Clary stretched out her hand, and with her finger she wrote in the sand at his feet. She didn’t draw runes. She drew words: the words he had said to her the first time he’d seen what she could do, when she’d drawn the rune that had destroyed his ship.

mene mene tekel upharsin.

Valentine has known about Clary’s rune-creating ability, but until defeat is staring him in the face, he still thinks of her as weak. He underestimates her time and time again— because she was raised as a mundane, not a Shadowhunter. Because she’s an artist, not a warrior. He refuses to give her the respect she deserves, despite the fact that she has thwarted him multiple times, because he can’t acknowledge that the way she fights back is fighting.

But a fighter is not just someone who dispatches enemies with a blade or a bow. A fighter is someone who fights— with everything and anything she has at her disposal.

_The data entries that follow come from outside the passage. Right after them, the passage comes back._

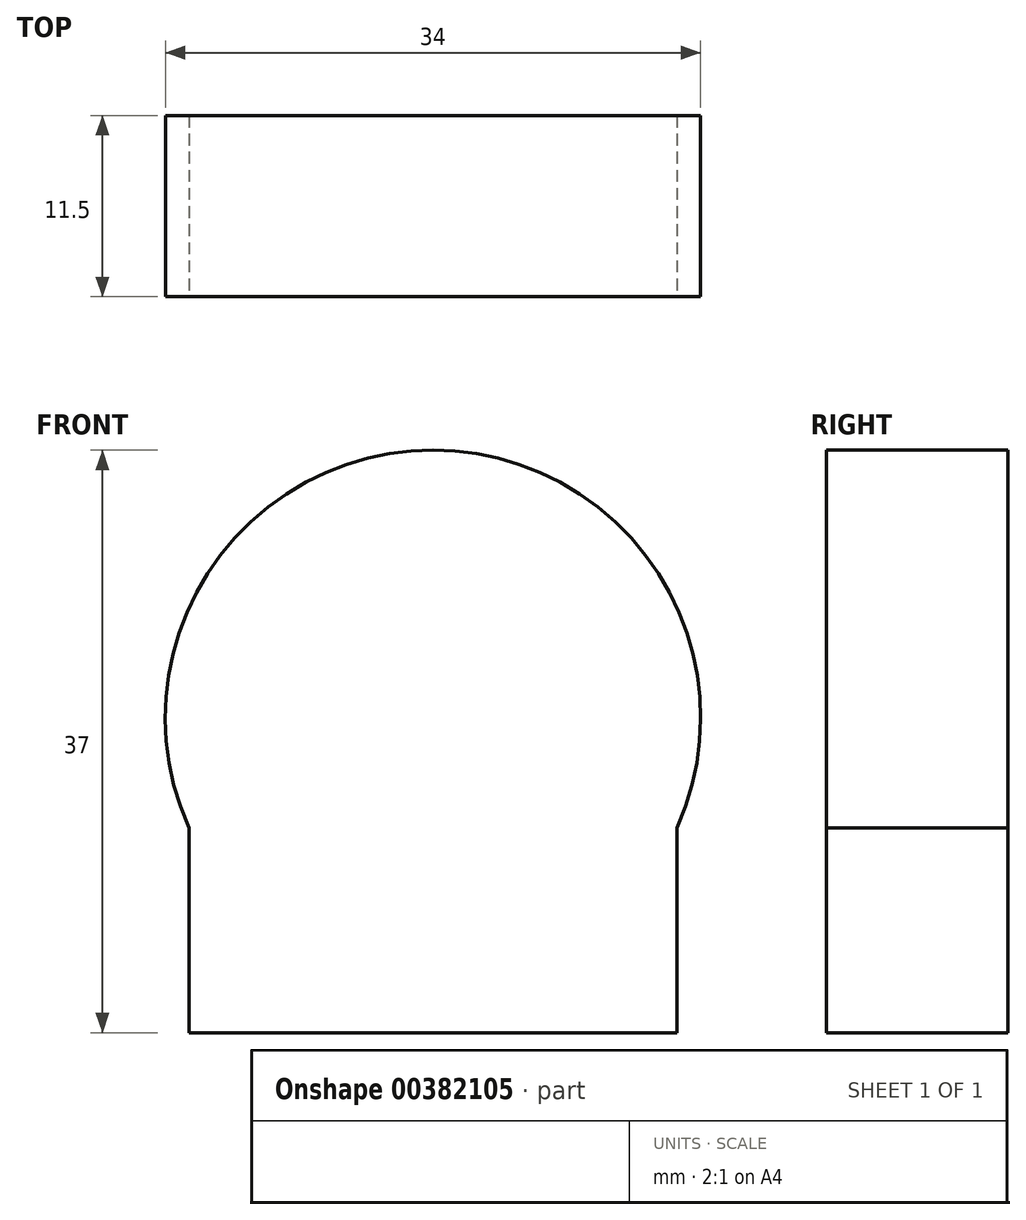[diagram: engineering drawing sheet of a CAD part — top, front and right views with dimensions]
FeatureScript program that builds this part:
annotation { "Feature Type Name" : "Feature", "Feature Type Description" : "" }
export const myFeature = defineFeature(function(context is Context, id is Id, definition is map)
    precondition{}
    {
        {
            var Q0;
            Q0=qCreatedBy(makeId("Front.planeOp"),FACE);
            var sketch = newSketch(context, id + "F0", { "sketchPlane" : qUnion([Q0])});
            skCircle(sketch, "E0", {"center": v(0, 0) * mm, "radius": 17 * mm});
            skLineSegment(sketch, "E1", {"start": v(-15.5, -20) * mm, "end": v(0, -20) * mm});
            skLineSegment(sketch, "E2", {"start": v(0, 0) * mm, "end": v(0, -20) * mm, "construction": true});
            skLineSegment(sketch, "E3", {"start": v(-15.5, -20) * mm, "end": v(-15.5, -6.98) * mm});
            skLineSegment(sketch, "E4.MirrorCS", {"start": v(15.5, -20) * mm, "end": v(0, -20) * mm});
            skLineSegment(sketch, "E5.MirrorCS", {"start": v(15.5, -20) * mm, "end": v(15.5, -6.98) * mm});
            skSolve(sketch);
        }
        {
            var Q0;
            {var subQ0=sQuery(id+"F0.wireOp",EDGE,"E0");var subQ1=makeQuery(id+"F0.imprint","INTERSECT",VERTEX,{"derivedFrom":[subQ0,sQuery(id+"F0.wireOp",EDGE,"E3")]});Q0=makeQuery(id+"F0.imprint","IMPRINT",FACE,{"disambiguationData":[TD([[makeQuery(id+"F0.imprint","IMPRINT",EDGE,{"disambiguationData":[TD([[subQ1,-1.0]])],"derivedFrom":subQ0}),1.0]])]});}
            var Q1;
            Q1=makeQuery(id+"F0.imprint","IMPRINT",FACE,{"disambiguationData":[TD([[makeQuery(id+"F0.imprint","IMPRINT",EDGE,{"derivedFrom":sQuery(id+"F0.wireOp",EDGE,"E1")}),1.0]])]});
            extrude(context, id + "F1", {"entities" : qUnion([Q0, Q1]), "oppositeDirection" : true, "depth" : 11.5 * mm});
        }
    });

Clary is an artist, and before she draws her first rune, she has never used her art as a weapon. But once she is faced with a war that must be won—a war that endangers the people she loves—she becomes an artist who fights. She won’t leave this war to be won by others. She can’t do it alone—but the war can’t be won without her either.

The seemingly mundane, pre-Shadowhunters Clary who took art classes at Tisch, and drew fantasy warriors in her sketchbook, and sighed over cartoon princes probably didn’t think of herself as a hero. But I’d bet that in her daydreams, when she was busy drawing heroes or disappearing into a fantasy world, she felt like she could be one. Like there was heroic potential in her, just waiting to be tapped.

How many of us read fantasy because we have that same feeling? We live vicariously through stories, because our own lives provide so few opportunities for high-stakes adventure and noble sacrifice. And most of the time, even as we wish we could be like our favorite heroes, we know that we’re just too different. Jace has killed more demons than any other Shadowhunter his age. Isabelle handles her electrum whip with such finesse, it’s as if the weapon is a part of her. Alec’s skill with a bow and arrow allows him to make shot after shot, even in a high-stress battle situation. Maia’s werewolf nature means that she’s faster and more ferocious than any human could hope to be.

Clary, though…Clary is like you, or me, or that kid in class who’s always drawing instead of taking notes. We know this girl. And that’s part of what makes Clary such an amazing her**ne. Because she manages to do extraordinary things using talents she honed during a mostly ordinary life.

Clary is what I think a lot of us hope we could be, if we found ourselves in her situation: someone who becomes a hero out of necessity, who is not on an even playing field with the rest of the players—but who, out of sheer determination, finds a way to turn her natural talents into the tools of her survival.

Clary saves lives—her own, and those of her friends. She draws a better world into existence, and she never lets the word impossible stop her.